By Amy Teibel | ABC
Israel’s leader suggested in an interview Thursday that he’ll keep publicly pressing the United States to get tougher on Iran, despite the strains his remarks have caused with the Obama administration.
Prime Minister Benjamin Netanyahu’s remarks appear to have been aimed at rattling the U.S. into action for fear Israel might otherwise soon attack Iran on its own.
But his heightened rhetoric has raised tensions with the White House, and even prompted a leading Jewish U.S. senator to take the extraordinary step of publicly rebuking him.
Netanyahu has repeatedly warned that Iran is getting dangerously close to acquiring a nuclear bomb and has been lobbying Washington for weeks to spell out what conditions would touch off a U.S.-led attack on Iranian nuclear facilities.

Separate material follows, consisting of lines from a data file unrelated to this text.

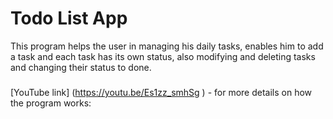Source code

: # Todo List App 

This program helps the user in managing his daily tasks, enables him to add a task and each task has its own status, also modifying and deleting tasks and changing their status to done.

### 
[YouTube link] (https://youtu.be/Es1zz_smhSg ) - for more details on how the program works:
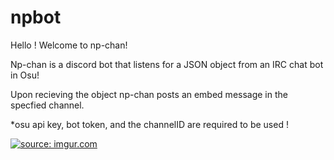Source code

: # npbot

Hello ! Welcome to np-chan!

Np-chan is a discord bot that listens for a JSON object from an IRC chat bot in Osu!

Upon recieving the object np-chan posts an embed message in the specfied channel.

*osu api key, bot token, and the channelID are required to be used !

<a href="https://imgur.com/LNBDDA7"><img src="https://i.imgur.com/LNBDDA7.png" title="source: imgur.com" /></a>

In a thinly veiled swipe at the U.S., he said earlier this week that “those in the international community who refuse to put red lines before Iran don’t have a moral right to place a red light before Israel.”
But Washington, which insists it won’t let Iran become a nuclear power, has refused to be specific, despite Israel’s implicit threat to act unilaterally if the U.S. doesn’t take a tough public position.
The spat has become unusually public, prompting President Barack Obama to phone Netanyahu earlier this week and to follow up the call with a rare late-night White House statement denying reports of a rift. Netanyahu’s office has also the two men had a “good conversation.”